There is no shortage of business ideas with potential for growth. There is a plethora of management consultants who can mutate into shepherds with the appropriate training. However, the access to money has been traditionally through a “loan” financial instrument which frustrates the entrepreneur’s attempt to establish and grow the potential enterprise.
If the entrepreneur has a potentially viable business plan, the traditional conditionality for a loan includes (1) hard collateral, (2) immediate monthly repayment of principal and interest and (3) a fixed repayment period. The entrepreneur is often not in a position to provide hard collateral, the cash flow projections of the enterprise initially are usually not strong enough to support immediate monthly repayment of principal and interest and there are sometimes penalties if the enterprise does well enough to repay the principal balance well before the agreed upon repayment period.
A solution to the problem is an “innovative working capital financing” instrument where “management” replaces hard collateral, where “payment out of future profits” replaces monthly payments of principal and interest, and where “the exit clause” replaces the fixed repayment period.
This is where persons with excess disposable income can throw a life line, either individually or collectively, to the entrepreneur. Collective involvement is preferred because of the well established principle that “unity is strength” and the investment risk is spread over several entrepreneurs. Your excess disposable income may be getting little or no return in the current economic environment but financing the development of enterprises through an investment fund might be very attractive.
Such persons are encouraged to partner with enterprises and their shepherds towards a win-win outcome.

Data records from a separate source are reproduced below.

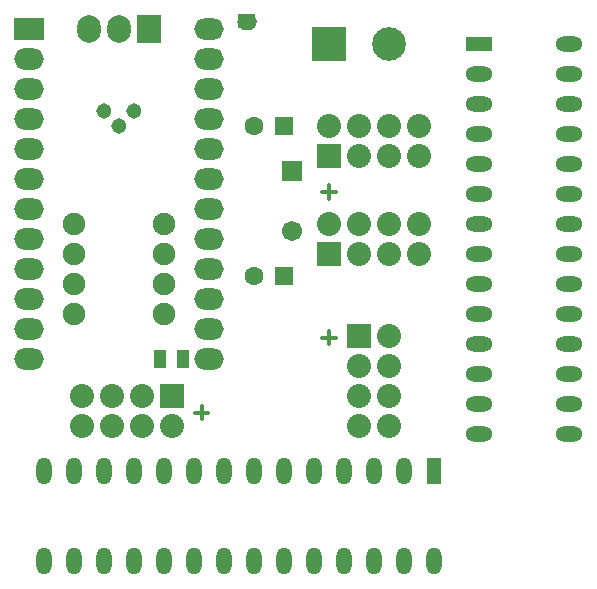
<source format=gts>
G04 #@! TF.FileFunction,Soldermask,Top*
%FSLAX46Y46*%
G04 Gerber Fmt 4.6, Leading zero omitted, Abs format (unit mm)*
G04 Created by KiCad (PCBNEW 4.0.2-stable) date 4-8-2016 15:29:53*
%MOMM*%
G01*
G04 APERTURE LIST*
%ADD10C,0.100000*%
%ADD11C,0.300000*%
%ADD12C,0.010000*%
%ADD13R,1.604800X1.604800*%
%ADD14C,1.604800*%
%ADD15R,2.504440X1.828800*%
%ADD16O,2.504440X1.828800*%
%ADD17O,2.501900X1.828800*%
%ADD18R,2.032000X2.032000*%
%ADD19O,2.032000X2.032000*%
%ADD20R,2.844800X2.844800*%
%ADD21C,2.844800*%
%ADD22R,2.032000X2.336800*%
%ADD23O,2.032000X2.336800*%
%ADD24C,1.305560*%
%ADD25O,1.904800X1.904800*%
%ADD26R,1.004800X1.604800*%
%ADD27R,2.304800X1.304800*%
%ADD28O,2.304800X1.304800*%
%ADD29R,1.304800X2.304800*%
%ADD30O,1.304800X2.304800*%
%ADD31R,0.558800X1.193800*%
%ADD32R,1.701800X1.701800*%
%ADD33C,1.701800*%
G04 APERTURE END LIST*
D10*
D11*
X85938572Y-115032143D02*
X87081429Y-115032143D01*
X86510000Y-115603571D02*
X86510000Y-114460714D01*
X96733572Y-108682143D02*
X97876429Y-108682143D01*
X97305000Y-109253571D02*
X97305000Y-108110714D01*
X96733572Y-96363143D02*
X97876429Y-96363143D01*
X97305000Y-96934571D02*
X97305000Y-95791714D01*
D12*
G36*
X90443392Y-81270995D02*
X90533452Y-81273468D01*
X90599168Y-81278926D01*
X90649535Y-81288462D01*
X90693543Y-81303170D01*
X90732750Y-81320593D01*
X90858105Y-81400979D01*
X90964741Y-81510105D01*
X91038043Y-81629833D01*
X91070414Y-81738743D01*
X91083855Y-81869039D01*
X91078559Y-82004340D01*
X91054721Y-82128264D01*
X91031406Y-82190750D01*
X90951020Y-82316105D01*
X90841894Y-82422741D01*
X90722166Y-82496043D01*
X90677867Y-82513523D01*
X90629827Y-82525617D01*
X90569287Y-82533263D01*
X90487489Y-82537397D01*
X90375673Y-82538957D01*
X90320000Y-82539070D01*
X90193574Y-82538284D01*
X90100704Y-82535303D01*
X90032631Y-82529189D01*
X89980595Y-82519004D01*
X89935839Y-82503813D01*
X89917833Y-82496043D01*
X89792557Y-82418361D01*
X89684502Y-82310588D01*
X89608593Y-82190750D01*
X89573642Y-82081643D01*
X89557118Y-81951260D01*
X89559211Y-81815980D01*
X89580118Y-81692187D01*
X89601956Y-81629833D01*
X89679638Y-81504557D01*
X89787411Y-81396502D01*
X89907250Y-81320593D01*
X89952932Y-81300619D01*
X89997316Y-81286748D01*
X90049391Y-81277885D01*
X90118151Y-81272939D01*
X90212586Y-81270815D01*
X90320000Y-81270413D01*
X90443392Y-81270995D01*
X90443392Y-81270995D01*
G37*
X90443392Y-81270995D02*
X90533452Y-81273468D01*
X90599168Y-81278926D01*
X90649535Y-81288462D01*
X90693543Y-81303170D01*
X90732750Y-81320593D01*
X90858105Y-81400979D01*
X90964741Y-81510105D01*
X91038043Y-81629833D01*
X91070414Y-81738743D01*
X91083855Y-81869039D01*
X91078559Y-82004340D01*
X91054721Y-82128264D01*
X91031406Y-82190750D01*
X90951020Y-82316105D01*
X90841894Y-82422741D01*
X90722166Y-82496043D01*
X90677867Y-82513523D01*
X90629827Y-82525617D01*
X90569287Y-82533263D01*
X90487489Y-82537397D01*
X90375673Y-82538957D01*
X90320000Y-82539070D01*
X90193574Y-82538284D01*
X90100704Y-82535303D01*
X90032631Y-82529189D01*
X89980595Y-82519004D01*
X89935839Y-82503813D01*
X89917833Y-82496043D01*
X89792557Y-82418361D01*
X89684502Y-82310588D01*
X89608593Y-82190750D01*
X89573642Y-82081643D01*
X89557118Y-81951260D01*
X89559211Y-81815980D01*
X89580118Y-81692187D01*
X89601956Y-81629833D01*
X89679638Y-81504557D01*
X89787411Y-81396502D01*
X89907250Y-81320593D01*
X89952932Y-81300619D01*
X89997316Y-81286748D01*
X90049391Y-81277885D01*
X90118151Y-81272939D01*
X90212586Y-81270815D01*
X90320000Y-81270413D01*
X90443392Y-81270995D01*
D13*
X93495000Y-103495000D03*
D14*
X90995000Y-103495000D03*
D13*
X93495000Y-90795000D03*
D14*
X90995000Y-90795000D03*
D15*
X71905000Y-82540000D03*
D16*
X71905000Y-85080000D03*
X71905000Y-87620000D03*
X71905000Y-90160000D03*
X71905000Y-92700000D03*
X71905000Y-95240000D03*
X71905000Y-97780000D03*
X71905000Y-100320000D03*
X71905000Y-102860000D03*
X71905000Y-105400000D03*
X71905000Y-107940000D03*
X71905000Y-110480000D03*
X87145000Y-110480000D03*
D17*
X87145000Y-107940000D03*
X87145000Y-105400000D03*
X87145000Y-102860000D03*
X87145000Y-100320000D03*
X87145000Y-97780000D03*
X87145000Y-95240000D03*
X87145000Y-92700000D03*
X87145000Y-90160000D03*
X87145000Y-87620000D03*
X87145000Y-85080000D03*
X87145000Y-82540000D03*
D18*
X97305000Y-93335000D03*
D19*
X97305000Y-90795000D03*
X99845000Y-93335000D03*
X99845000Y-90795000D03*
X102385000Y-93335000D03*
X102385000Y-90795000D03*
X104925000Y-93335000D03*
X104925000Y-90795000D03*
D20*
X97305000Y-83810000D03*
D21*
X102385000Y-83810000D03*
D18*
X97305000Y-101590000D03*
D19*
X97305000Y-99050000D03*
X99845000Y-101590000D03*
X99845000Y-99050000D03*
X102385000Y-101590000D03*
X102385000Y-99050000D03*
X104925000Y-101590000D03*
X104925000Y-99050000D03*
D22*
X82065000Y-82540000D03*
D23*
X79525000Y-82540000D03*
X76985000Y-82540000D03*
D18*
X99845000Y-108575000D03*
D19*
X102385000Y-108575000D03*
X99845000Y-111115000D03*
X102385000Y-111115000D03*
X99845000Y-113655000D03*
X102385000Y-113655000D03*
X99845000Y-116195000D03*
X102385000Y-116195000D03*
D18*
X83970000Y-113655000D03*
D19*
X83970000Y-116195000D03*
X81430000Y-113655000D03*
X81430000Y-116195000D03*
X78890000Y-113655000D03*
X78890000Y-116195000D03*
X76350000Y-113655000D03*
X76350000Y-116195000D03*
D24*
X79525000Y-90795000D03*
X78255000Y-89525000D03*
X80795000Y-89525000D03*
D25*
X75715000Y-99050000D03*
X75715000Y-101590000D03*
X75715000Y-104130000D03*
X75715000Y-106670000D03*
X83335000Y-106670000D03*
X83335000Y-104130000D03*
X83335000Y-101590000D03*
X83335000Y-99050000D03*
D26*
X83020000Y-110480000D03*
X84920000Y-110480000D03*
D27*
X110005000Y-83810000D03*
D28*
X110005000Y-86350000D03*
X110005000Y-88890000D03*
X110005000Y-91430000D03*
X110005000Y-93970000D03*
X110005000Y-96510000D03*
X110005000Y-99050000D03*
X110005000Y-101590000D03*
X110005000Y-104130000D03*
X110005000Y-106670000D03*
X110005000Y-109210000D03*
X110005000Y-111750000D03*
X110005000Y-114290000D03*
X110005000Y-116830000D03*
X117625000Y-116830000D03*
X117625000Y-114290000D03*
X117625000Y-111750000D03*
X117625000Y-109210000D03*
X117625000Y-106670000D03*
X117625000Y-104130000D03*
X117625000Y-101590000D03*
X117625000Y-99050000D03*
X117625000Y-96510000D03*
X117625000Y-93970000D03*
X117625000Y-91430000D03*
X117625000Y-88890000D03*
X117625000Y-86350000D03*
X117625000Y-83810000D03*
D29*
X106195000Y-120005000D03*
D30*
X103655000Y-120005000D03*
X101115000Y-120005000D03*
X98575000Y-120005000D03*
X96035000Y-120005000D03*
X93495000Y-120005000D03*
X90955000Y-120005000D03*
X88415000Y-120005000D03*
X85875000Y-120005000D03*
X83335000Y-120005000D03*
X80795000Y-120005000D03*
X78255000Y-120005000D03*
X75715000Y-120005000D03*
X73175000Y-120005000D03*
X73175000Y-127625000D03*
X75715000Y-127625000D03*
X78255000Y-127625000D03*
X80795000Y-127625000D03*
X83335000Y-127625000D03*
X85875000Y-127625000D03*
X88415000Y-127625000D03*
X90955000Y-127625000D03*
X93495000Y-127625000D03*
X96035000Y-127625000D03*
X98575000Y-127625000D03*
X101115000Y-127625000D03*
X103655000Y-127625000D03*
X106195000Y-127625000D03*
D31*
X89875500Y-81905000D03*
X90764500Y-81905000D03*
D32*
X94130000Y-94605000D03*
D33*
X94130000Y-99685000D03*
M02*

</source>
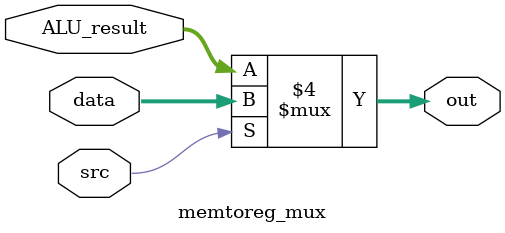
<source format=v>

module memtoreg_mux (

	input [63:0] ALU_result,
	input [63:0] data,
	input src,
	output reg [63:0] out

);

always @* begin 

	if (src == 0) out <= ALU_result;
	else out <= data;

end

endmodule
</source>
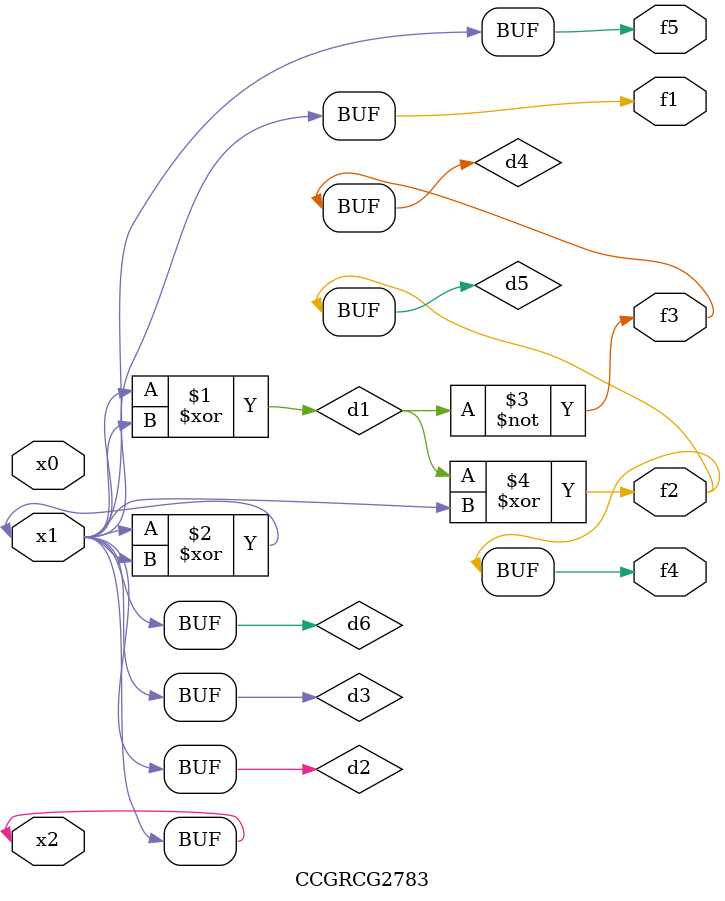
<source format=v>
module CCGRCG2783(
	input x0, x1, x2,
	output f1, f2, f3, f4, f5
);

	wire d1, d2, d3, d4, d5, d6;

	xor (d1, x1, x2);
	buf (d2, x1, x2);
	xor (d3, x1, x2);
	nor (d4, d1);
	xor (d5, d1, d2);
	buf (d6, d2, d3);
	assign f1 = d6;
	assign f2 = d5;
	assign f3 = d4;
	assign f4 = d5;
	assign f5 = d6;
endmodule

</source>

The well researched, conceptualized and documented Barbados Entrepreneurs’ Venture Capital Fund which was launched in 2009 (currently lying dormant) is a useful creative business nucleus around which to build these concepts.
Let us all as leaders rescue the poor and empower them to convert their assets (ideas, work and savings) into capital so that they may one day become wealthy in their own right through the successful development of business enterprise. In this environment, the rich will get richer but the poor will get richer too. This will redound to the benefit of national economic recovery and sustainable economic growth.